Depois de muito tempo, Odin, tendo ainda a jovem em seus braços – mas já deitados -, reclamou que tinha muita sede.
- Deixe-me provar do hidromel – disse ele, com suavidade.
- Está bem, pode beber… – disse ela, preferindo, no entanto, dar as costas ao amado para não presenciar a derrocada final da sua missão. Mas, subitamente, sentiu sua voz repetir a autorização, agora, como se não fosse dela, com uma sombra estranha de euforia na voz:
- Pode beber à vontade…
Odin encontrou três enormes taças e as encheu a ponto de esvaziar completamente o caldeirão. Depois, emborcou-as pela boca como quem estivesse havia anos sem beber uma única gota. Quando retornou para se despedir, percebeu, no entanto, que Gunnlod dormia.
- Adeus, guardiã do meu coração! – disse ele, baixinho, retirando-se com a mesma discrição com a qual entrara.

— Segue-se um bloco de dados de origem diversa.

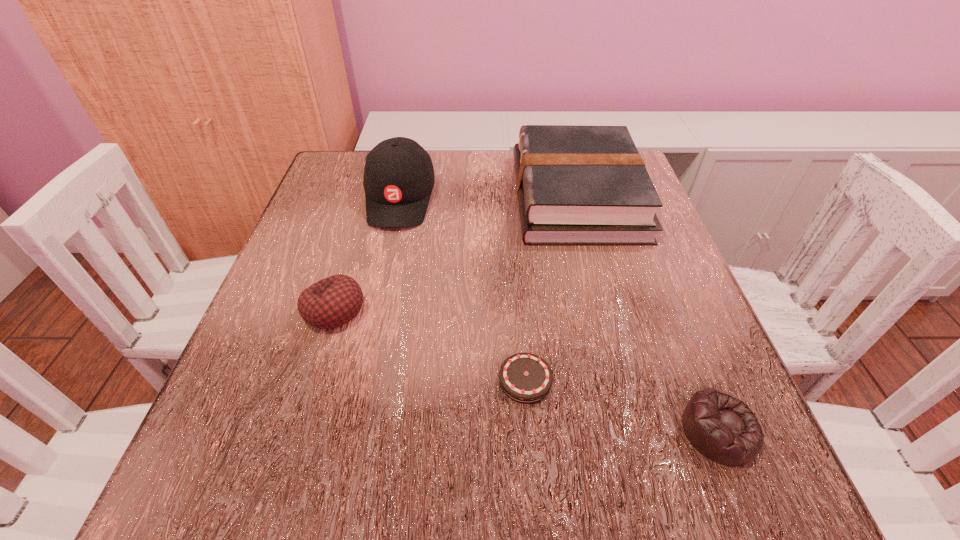
The height and width of the screenshot is (540, 960). Find the location of `empty space between the farther beanbag and the tallest object`. empty space between the farther beanbag and the tallest object is located at coordinates point(367,254).

At what (x,y) coordinates should I click in order to perform the action: click on vacant space in between the tallest object and the shortest object. Please return your answer as a coordinate pair (x, y). This screenshot has height=540, width=960. Looking at the image, I should click on (463, 289).

This screenshot has height=540, width=960. I want to click on unoccupied position between the chocolate cake and the left beanbag, so click(x=430, y=346).

Image resolution: width=960 pixels, height=540 pixels. Identify the location of free space between the hardback book and the farther beanbag. (455, 253).

Identify the location of free space between the right beanbag and the hardback book. (647, 314).

This screenshot has height=540, width=960. I want to click on free space between the second tallest object and the left beanbag, so [455, 253].

The width and height of the screenshot is (960, 540). What are the coordinates of `free space that is in between the right beanbag and the hardback book` in the screenshot? It's located at (647, 314).

Image resolution: width=960 pixels, height=540 pixels. I want to click on object that is the third closest to the chocolate cake, so click(576, 185).

Where is `object that is the fourth nearest to the second tallest object`? The width and height of the screenshot is (960, 540). object that is the fourth nearest to the second tallest object is located at coordinates (722, 428).

At what (x,y) coordinates should I click in order to perform the action: click on free region that satisfies the following two spatial constraints: 1. with a logo on the front of the baseball cap; 2. on the left side of the shorter beanbag. Please return your answer as a coordinate pair (x, y). Image resolution: width=960 pixels, height=540 pixels. Looking at the image, I should click on (348, 430).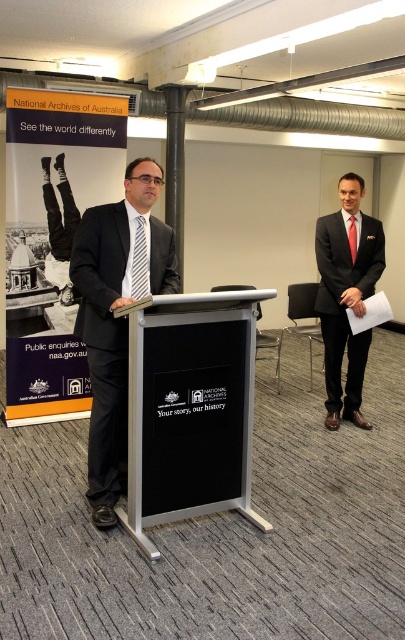
Question: Is matte black suit at center closer to the viewer compared to black silk tie at center?

Choices:
 (A) no
 (B) yes

Answer: (B)

Question: Among these points, which one is nearest to the camera?

Choices:
 (A) (136, 264)
 (B) (17, 384)

Answer: (A)

Question: Is metallic silver podium at center wider than black silk tie at center?

Choices:
 (A) yes
 (B) no

Answer: (A)

Question: Does matte black suit at center appear over black plastic pole at upper center?

Choices:
 (A) yes
 (B) no

Answer: (B)

Question: Which point appears closest to the camera in this image?

Choices:
 (A) (134, 243)
 (B) (147, 520)
 (C) (98, 99)

Answer: (B)

Question: Which point is closer to the camera taking this photo?

Choices:
 (A) (355, 230)
 (B) (176, 256)

Answer: (B)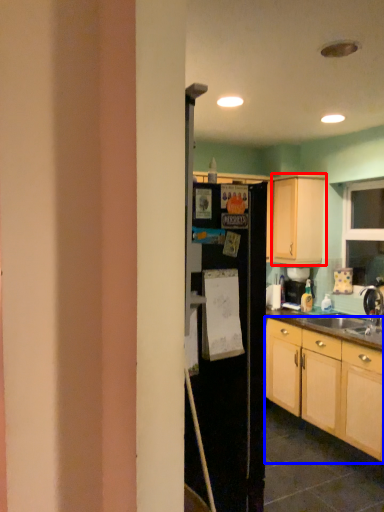
Question: Which of the following is the farthest to the observer, cabinetry (highlighted by a red box) or cabinetry (highlighted by a blue box)?

Choices:
 (A) cabinetry
 (B) cabinetry

Answer: (A)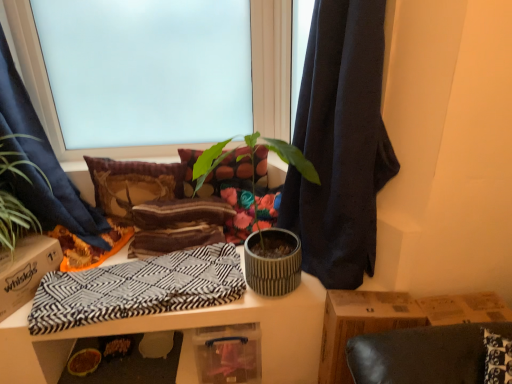
Question: Considering their positions, is green leafy plant at left, positioned as the 2th houseplant in right-to-left order, located in front of or behind textured concrete pot at center, positioned as the second houseplant in left-to-right order?

Choices:
 (A) behind
 (B) front

Answer: (B)

Question: From a real-world perspective, is green leafy plant at left, marked as the first houseplant in a left-to-right arrangement, above or below textured concrete pot at center, positioned as the second houseplant in left-to-right order?

Choices:
 (A) above
 (B) below

Answer: (A)

Question: Which object is the farthest from the brown textured pillow at center, which is the second pillow in right-to-left order?

Choices:
 (A) dark blue fabric at center, the 1th curtain in the right-to-left sequence
 (B) brown cardboard box at left
 (C) frosted glass window at upper center
 (D) textured fabric pillow at center, which appears as the second pillow when viewed from the left
 (E) textured concrete pot at center, which is the 1th houseplant in right-to-left order

Answer: (A)

Question: Which object is the closest to the green leafy plant at left, marked as the first houseplant in a left-to-right arrangement?

Choices:
 (A) blue fabric curtain at left, the 2th curtain positioned from the right
 (B) textured concrete pot at center, positioned as the second houseplant in left-to-right order
 (C) black and white zigzag fabric at center
 (D) dark blue fabric at center, which ranks as the second curtain in left-to-right order
 (E) brown textured pillow at center, the first pillow positioned from the left

Answer: (A)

Mas ela não estivera nunca dormindo, nem nunca diriam dela que fora enganada. Desta acusação, que ela julgava a pior, ela fazia questão de estar livre.
- Nada se fez sem a minha autorização – disse ela, como se já estivesse diante de seu pai irado. Gunnlod sabia, desde já, que nunca mais poderia ser a guardiã do caldeirão ou de qualquer outra coisa neste mundo.

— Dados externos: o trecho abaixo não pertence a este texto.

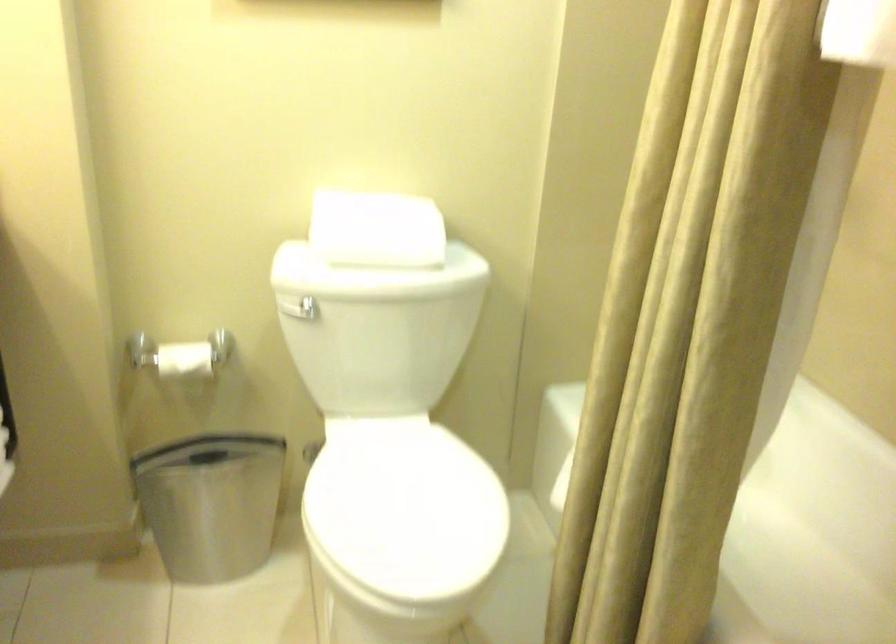
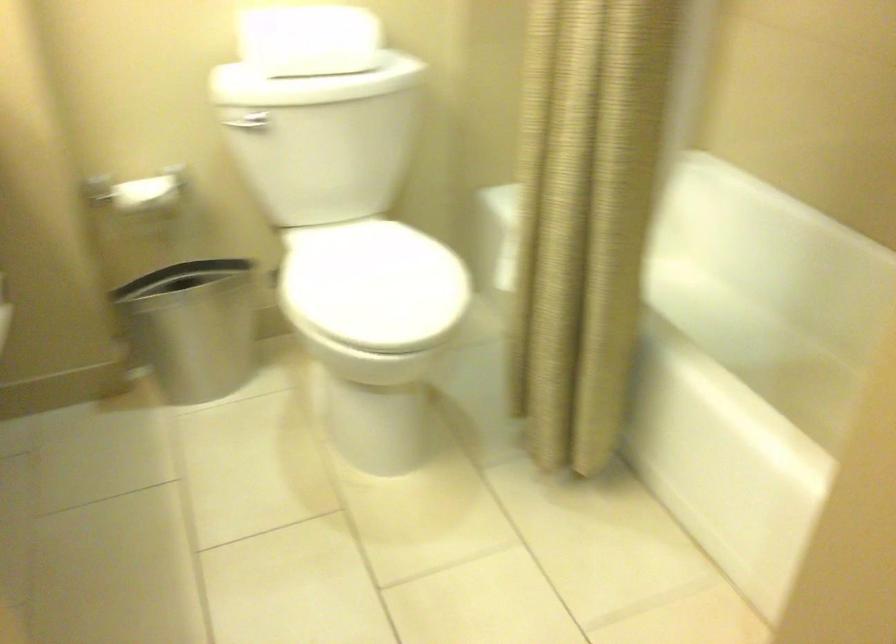
Locate, in the second image, the point that corresponds to the point at 300,307 in the first image.

(247, 122)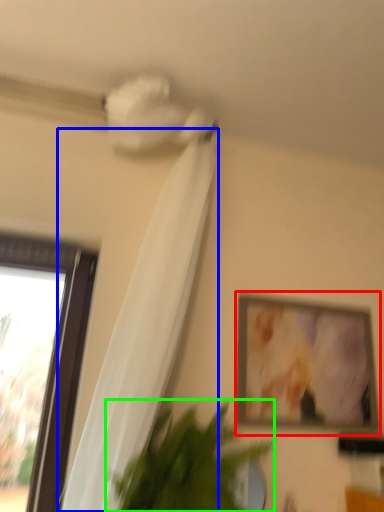
Question: Which object is the farthest from picture frame (highlighted by a red box)? Choose among these: curtain (highlighted by a blue box) or houseplant (highlighted by a green box).

Choices:
 (A) curtain
 (B) houseplant

Answer: (A)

- Ora, basta! – exclamou ela, tornando-se repentinamente altiva e serena outra vez. – Serei, então, doravante, a guardiã de mim mesma!


***

Odin partiu à toda pressa, mas quando percebeu que Suttung vinha atrás dele transformado em uma águia sedenta de sangue – como ele descobrira o seu plano, jamais ficaria sabendo -, transformou-se também em outra velocíssima águia.
Principiou-se, então, uma perseguição alucinante pelos ares gelados da cordilheira que se estendeu por milhares de quilômetros até que, finalmente, viu brilhar ao longe as torres douradas de seu amado palácio Gladsheim, em Asgard.

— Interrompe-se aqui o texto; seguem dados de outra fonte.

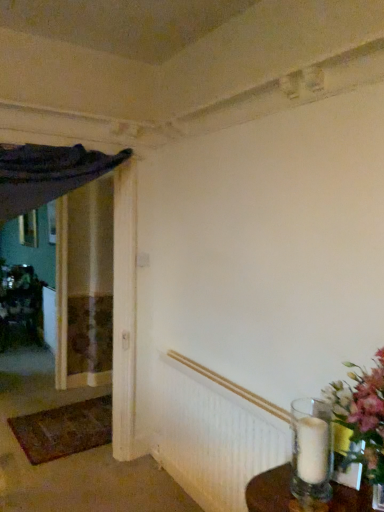
Question: Is white textured radiator at lower right placed right next to metallic silver vase at left?

Choices:
 (A) no
 (B) yes

Answer: (A)

Question: Can you confirm if white textured radiator at lower right is taller than metallic silver vase at left?

Choices:
 (A) no
 (B) yes

Answer: (A)

Question: Considering the relative sizes of white textured radiator at lower right and metallic silver vase at left in the image provided, is white textured radiator at lower right wider than metallic silver vase at left?

Choices:
 (A) no
 (B) yes

Answer: (A)

Question: Is white textured radiator at lower right turned away from metallic silver vase at left?

Choices:
 (A) no
 (B) yes

Answer: (A)

Question: Is white textured radiator at lower right further to camera compared to metallic silver vase at left?

Choices:
 (A) yes
 (B) no

Answer: (B)

Question: From a real-world perspective, is white textured radiator at lower right on top of metallic silver vase at left?

Choices:
 (A) yes
 (B) no

Answer: (A)

Question: Is clear glass vase at lower right thinner than metallic silver vase at left?

Choices:
 (A) yes
 (B) no

Answer: (A)

Question: From a real-world perspective, is clear glass vase at lower right below metallic silver vase at left?

Choices:
 (A) no
 (B) yes

Answer: (A)

Question: Does clear glass vase at lower right have a lesser height compared to metallic silver vase at left?

Choices:
 (A) no
 (B) yes

Answer: (B)

Question: Is clear glass vase at lower right far away from metallic silver vase at left?

Choices:
 (A) no
 (B) yes

Answer: (B)

Question: Is clear glass vase at lower right behind metallic silver vase at left?

Choices:
 (A) yes
 (B) no

Answer: (B)

Question: From the image's perspective, is clear glass vase at lower right below metallic silver vase at left?

Choices:
 (A) no
 (B) yes

Answer: (A)

Question: Can you confirm if clear glass vase at lower right is wider than brown woven mat at lower left?

Choices:
 (A) no
 (B) yes

Answer: (A)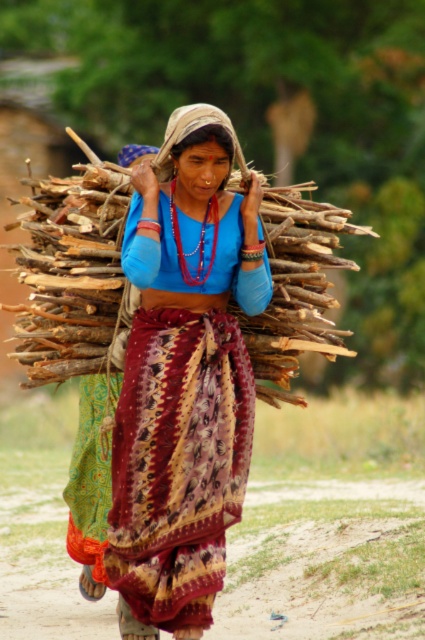
You are a photographer trying to capture the woman in the scene. You want to focus on the matte blue blouse at center and the wooden sticks at center. Which object should you adjust your camera focus on first to ensure both are in the frame?

The matte blue blouse at center is closer to the viewer than the wooden sticks at center, so you should focus on the matte blue blouse at center first to ensure both are in the frame.

The woman in the scene is carrying a bundle of firewood on her shoulders. Considering the wooden sticks at center and the matte blue shirt at center, which object is taller?

The wooden sticks at center are much taller than the matte blue shirt at center.

You are a fashion designer observing the woman in the scene. You notice both a matte blue blouse at center and a matte blue shirt at center. Which one is wider?

The matte blue blouse at center is wider than the matte blue shirt at center according to the description.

Odin deu um grande grito de alerta, o que fez com que todos os habitantes da morada dos deuses corressem, logo, a espalhar pipas enormes e jarros de todos os feitios pelas ruas. Então, Odin-águia começou a regurgitar todo o hidromel que havia ingerido na caverna de Gunnlod sobre os recipientes, de tal sorte que em três voltas inteiras que deu sobre a cidade havia expelido de seu estômago até a última gota da saborosa bebida. Suttung, ao ver que os deuses recolhiam rapidamente os jarros e cubas, reconheceu-se vencido e, com um grande grito de ira, partiu de volta à sua terra.
E foi assim que, graças a uma sedução e a um traiçoeiro furto, o hidromel passou a ser a bebida predileta dos deuses.